Bushfires doused with real-time data

The Christmas 2001 bushfires, which obliterated large chunks of NSW national parks, partially destroyed suburbs and left about 150 families homeless, were doused with the help of real-time aerial data beamed to firefighters on the ground, as well as satellite technology and digital imagery.

The NSW Rural Fire Service's geographical information systems (GIS) unit has been using a range of intelligence gathering tools to collate mapping data on the bushfire flameout, providing firefighers with digital information, sometimes in real-time, to work from, according to Kelvin Wise, joint services GIS unit manager.

-At heart of the emergency we were producing 1000 maps a day," Wise said.

Wise explained that the Rural Fire Service has been using Line Scanning technology, which is ultimately satellite technology, to take multi-spectral scans of the ground from an aircraft flying between 20,000 and 30,000 feet. Data accumulated from these scans enables the GIS unit on the ground to map fire boundaries, active fire edges, hot spots and the degree of burn on vegetation. -We can make up fire progress modelling from that data," Wise said.

The GIS unit also uses data from digital video camera technology, which takes still grabs over 500 metres and mosaics them together into a large digital image of the fire and its surroundings, and together with the aforementioned line scanning data it is used in conjunction with two types of real-time technology to produce mapping information for firefighters on the ground.

The first technology operating in real-time, Automated Real-time Mapping System (ARMS), is basically a laptop with a Global Positioning System (GPS) connected which transmits areal data via e-mail or wireless LAN to ground level.
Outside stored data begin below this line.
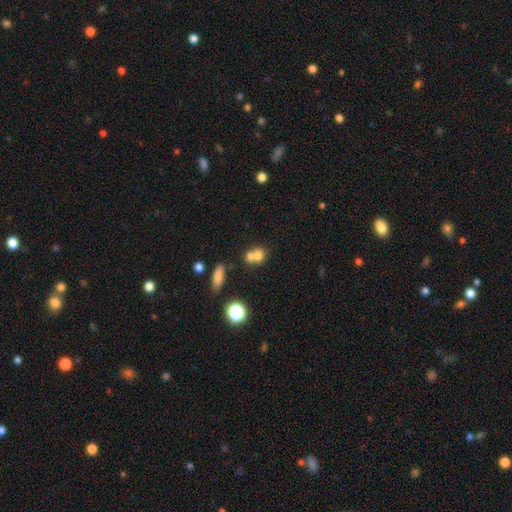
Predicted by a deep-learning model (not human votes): Smooth or featured: smooth — 70% (featured or disk — 17%)
How rounded: round — 71% (in between — 27%)
Merging: merger — 59% (none — 31%)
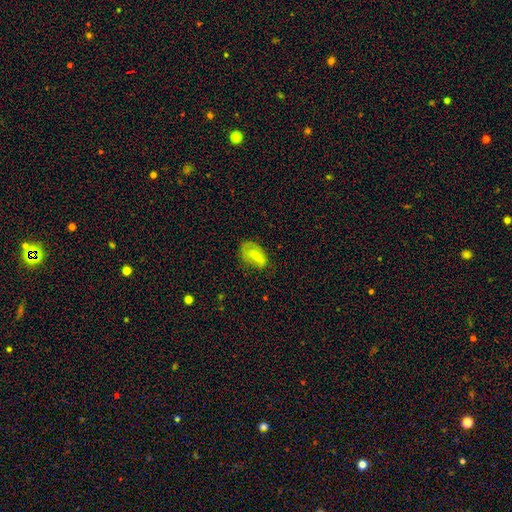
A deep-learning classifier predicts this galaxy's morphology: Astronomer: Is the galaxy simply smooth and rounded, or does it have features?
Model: smooth — 56% (runner-up: featured or disk, 35%).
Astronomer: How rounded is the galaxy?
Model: in between — 86%.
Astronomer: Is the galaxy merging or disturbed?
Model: none — 54%.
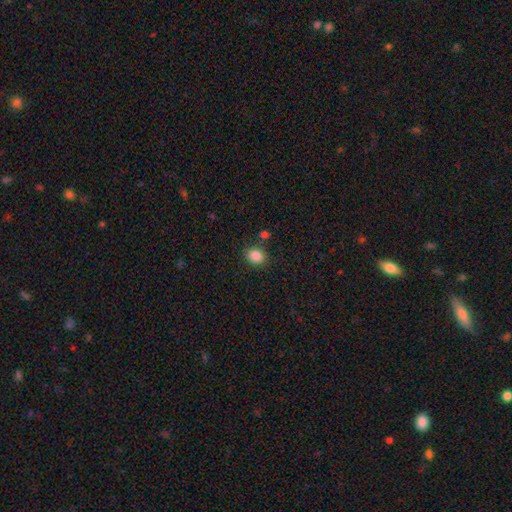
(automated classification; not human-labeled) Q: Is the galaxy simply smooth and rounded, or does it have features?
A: smooth — 86%.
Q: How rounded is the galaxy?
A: round — 57%.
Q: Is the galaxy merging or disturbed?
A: none — 81%.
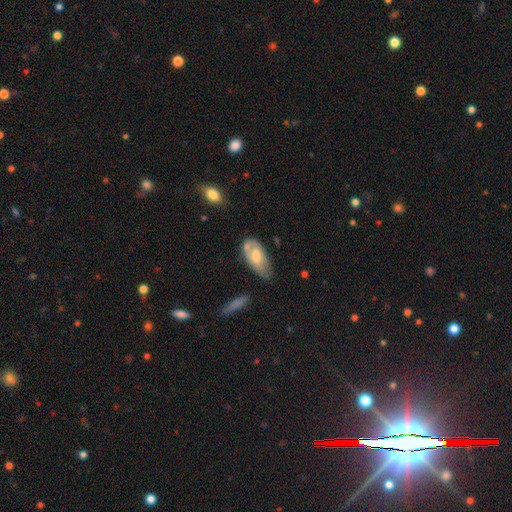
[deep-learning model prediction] Morphology: type=smooth (54%); roundness=in between (89%); merging=none (43%).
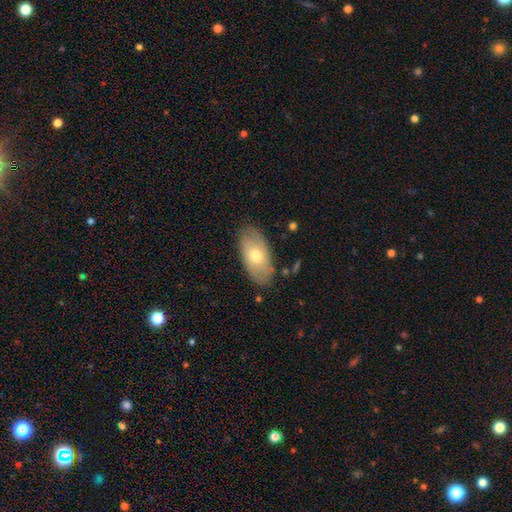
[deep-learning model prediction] A smooth galaxy with no disk features (58%) that is in between round and cigar-shaped (93%). Merging: none (81%).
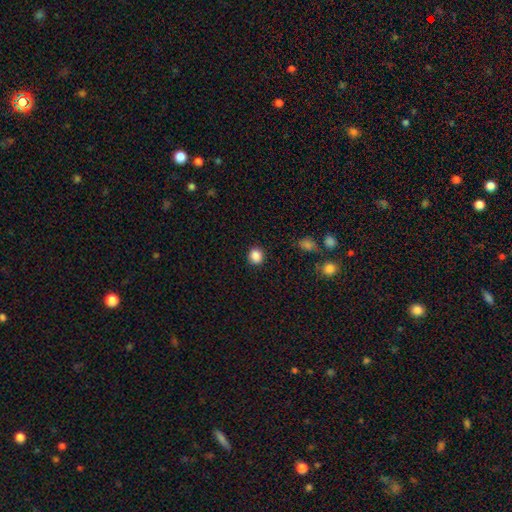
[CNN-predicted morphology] This is clearly a smooth galaxy (87%). How rounded: likely round (78%). Merging: clearly none (90%).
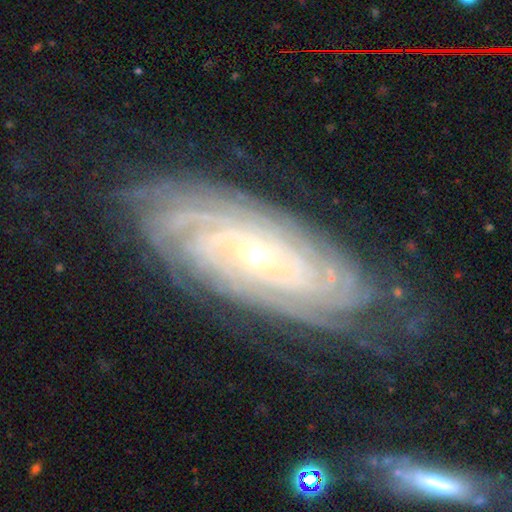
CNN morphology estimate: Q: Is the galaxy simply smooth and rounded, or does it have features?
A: featured or disk — 88%.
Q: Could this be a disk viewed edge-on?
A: no — 93%.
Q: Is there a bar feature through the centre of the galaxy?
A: no — 66%.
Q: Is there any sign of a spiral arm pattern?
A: yes — 98%.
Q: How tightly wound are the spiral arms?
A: tight — 85%.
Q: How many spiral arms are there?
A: can't tell — 29%.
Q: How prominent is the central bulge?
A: small — 69%.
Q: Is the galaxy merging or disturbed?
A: none — 77%.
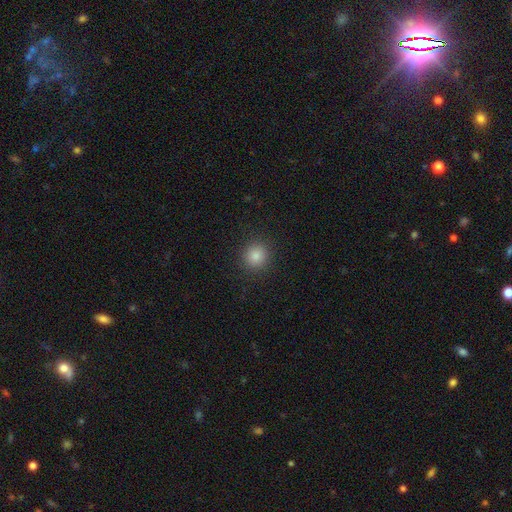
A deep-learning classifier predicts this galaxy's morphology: Smooth or featured? smooth (83%)
How rounded? round (92%)
Merging? none (92%)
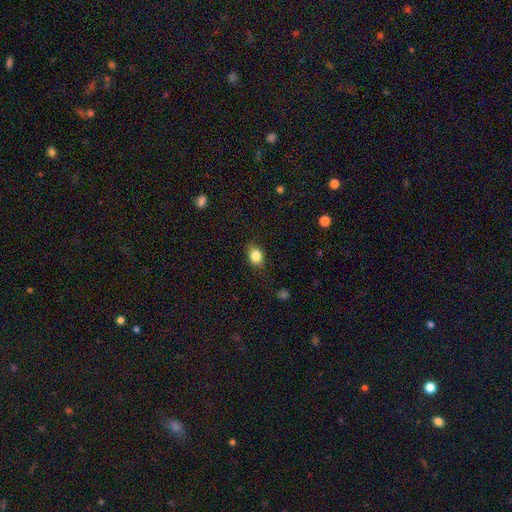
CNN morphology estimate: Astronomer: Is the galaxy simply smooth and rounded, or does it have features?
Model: smooth — 83%.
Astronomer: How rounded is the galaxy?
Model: in between — 59% (runner-up: round, 39%).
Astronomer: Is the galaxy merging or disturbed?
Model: none — 80%.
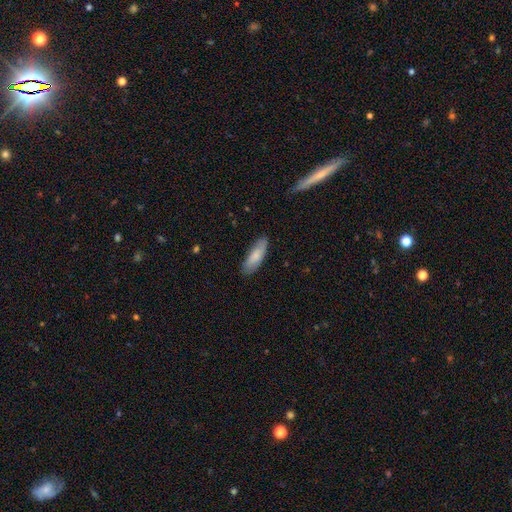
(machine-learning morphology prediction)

It can then be viewed -very near real-time," according to Wise.

The second such technology, Forward Looking Infrared (FLIR), uses high-spec thermal cameras mounted to helicopters that see and plot fire boundaries through thick smoke and send the data in real-time to firefighters ready to battle the blaze on the ground.
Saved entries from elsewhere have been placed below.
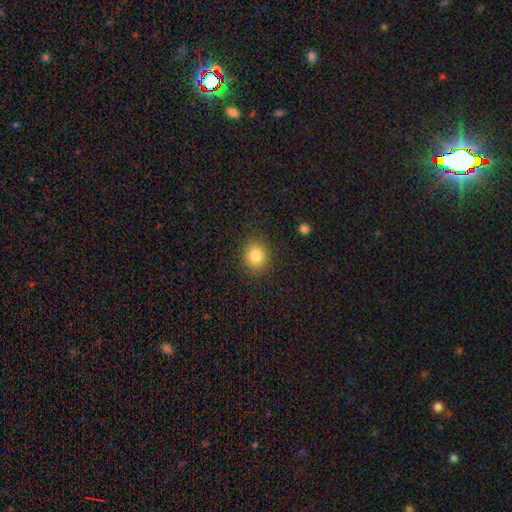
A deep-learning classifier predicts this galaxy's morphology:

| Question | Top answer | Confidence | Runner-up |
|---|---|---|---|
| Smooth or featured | smooth | 84% | star or artifact (10%) |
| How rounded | round | 68% | in between (31%) |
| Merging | none | 87% | minor disturbance (9%) |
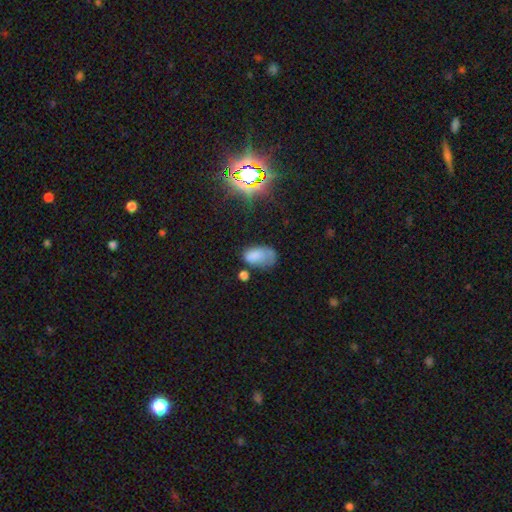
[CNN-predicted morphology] type=smooth (71%); roundness=in between (91%); merging=none (35%).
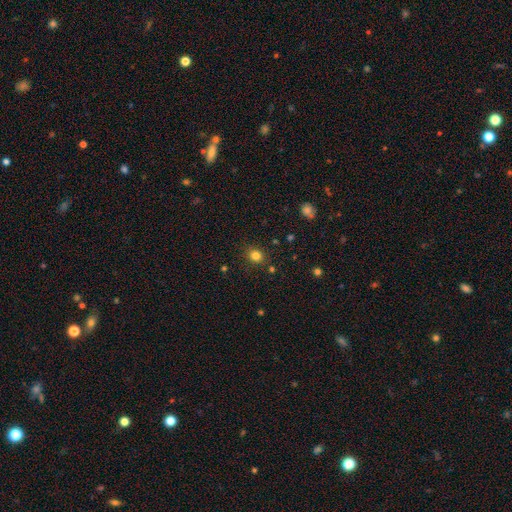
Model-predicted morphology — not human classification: Smooth or featured? smooth (81%)
How rounded? round (71%)
Merging? none (86%)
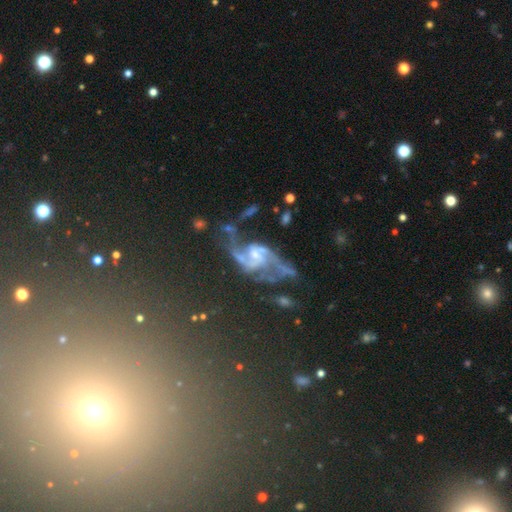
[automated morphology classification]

Of the real-time technology, operated from low-flying helicopters often at treetop level, the major benefit lay in the a fact that whilst looking at data transmitted, -we're able to talk to the helicopter pilot and get him to turn round, for example, to get a better shot of a particular area of fire," NSW Rural Fire Services media officer Cameron Wade said. Wade also said the instantaneous data was also advantageous to the firefighters tackling the bushfires.

-It contributed greatly to the whole firefighting effort and loss of property and protection of life," he said.

The NSW Rural Fire Service, which was looking into possibility of using real-time technology over a year ago, said that putting it into use was a first for the firefighting operation and also the first time all four mapping systems have been used as a collaborative attempt to fight bushfires.

The Rural Fire Service used Police real-time equipment for this emergency and Wade said purchasing its own technology was a question of expense and number of times it would likely be used. With bushfires as catastrophic as those seen over the Christmas 2001 period cropping up only every three to four years, -it would be a bit irresponsible to go out and buy a whole heap of technology," Wade said.